Looking past the final season of Stargate SG-1, the suggestion of producing a second feature film of Stargate has been raised again.   The concept has already proven its success on the big screen, with the original Stargate movie being a blockbuster in 1994.   The series, following in 1997 (with ShowTime), expanded the Stargate universe and the concept of gate travel far beyond the original film, and introduced a wealth of new allies, enemies and moral dilemmas.   With Richard Dean Anderson, in the lead role, the show went from strength to strength, and early on showed indications of being a perfect team dynamic to return the concept to the big screen.

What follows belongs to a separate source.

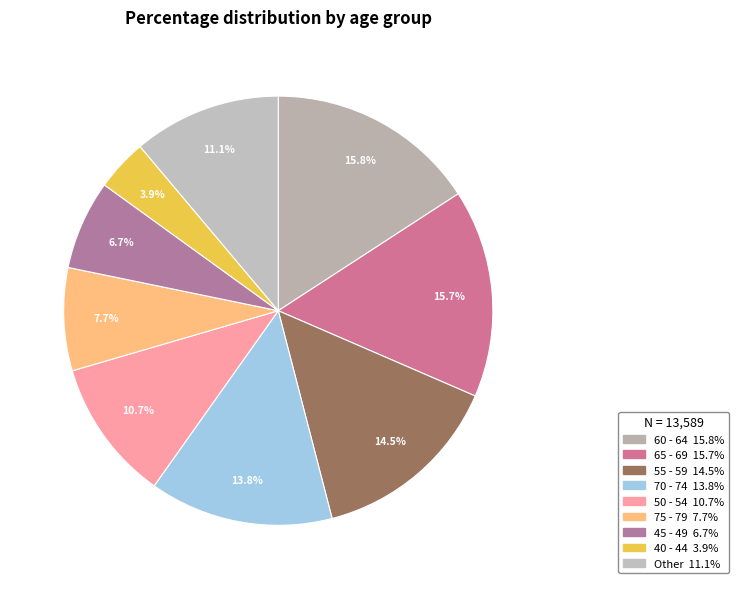

Count the number of slices in the pie.

9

Double Secret and Gekko Productions would like to petition the current team of SG-1 writers to submit a number of possible story outlines, to be considered for a feature film of Stargate SG-1.   These writers have clearly shown great talent in writing feature length episodes within the confines of series television.   This can be seen particularly in the premiere episodes for seasons five, six and seven (Enemies/Threshold; Redemption (Pt I & II); Fallen/Homecoming).   And, if the writers are given a little room to move we are sure they will come up with a number of stories for consideration.

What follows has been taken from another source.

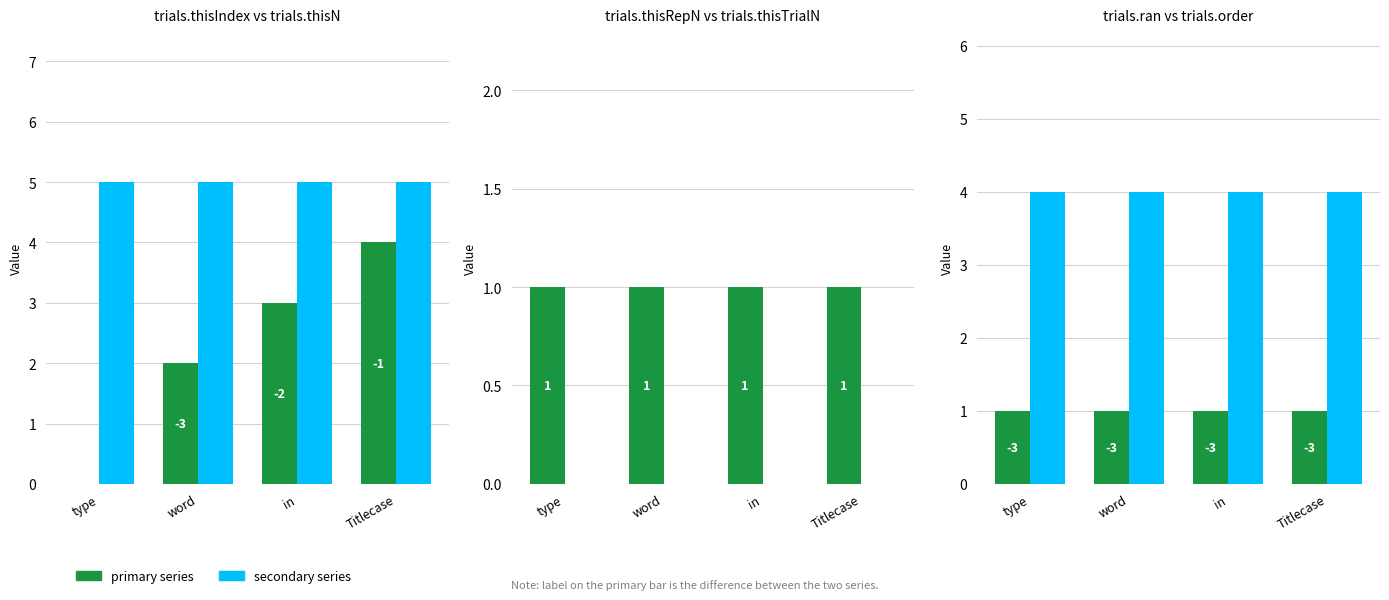

What is the label of the 4th bar from the right?

type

With these possible movie stories in hand Double Secret Productions and Gekko Productions, Sci-Fi Channel and MGM, could return to the table in a year’s time.   If season eight goes ahead, this would be the half way point for the season and that would enable ratings to be studied again to reflect on whether a movie would still be profitable for all concerned.   Assuming that ratings were still favorable, the movie storylines would then be available to consider, and once a storyline was decided upon it would go into scripting.   With all the core actors from Stargate SG-1 agreeing to sign on for a movie, filming could begin in February 2005.   The second feature film in the Stargate saga would be ready to be released for Christmas 2005.

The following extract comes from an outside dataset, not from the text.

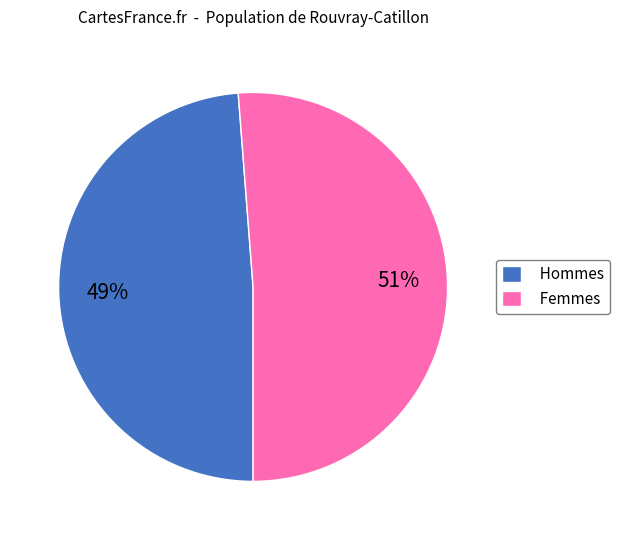

Combined, do Hommes and Femmes account for over 50%?

Yes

Stargate SG-1 has already been translated into an animated series (Stargate Infinity), and a spin-off series (Stargate Atlantis) is due to debut in Fall Season.   This returns to the idea of Stargate SG-1 becoming a franchise, and to that end it would be ideal to look at keeping some plotlines open to possibly translate into a series of movies, again like the series of ten Star Trek movies.   Most television series show declining numbers as they draw to an end, whereas Stargate SG-1’s strong ratings indicate the series is far from running out of ratings winning plots and character development.   The critics and the fans are the best indicators of a shows success and they believe it is too soon for Stargate SG-1 to leave the television screens.   Critics, and fans alike, have also all agreed the SG-1 team would be a welcome addition to the cinema.

Note (2011):

Stargate SG-1 completed 10 seasons, running from 1997 till 2007.  This was followed by two straight to DVD film releases, The Ark of Truth and Continuum, both in 2008.  The 1st spin-off, Stargate Atlantis (SGA), started in 2004 and ran for 5 seasons, ending in 2009.  Then Stargate Universe (SGU) began in 2009, and ended in 2011 after completing it's second season.

Disclaimer:

Please note - I have no connection to the SyFy / MGM show Stargate SG-1.   I am just a fan of the show, the creators, and the people involved in the show, and so used my interest in this area to put together a piece for my Writing assignment at university.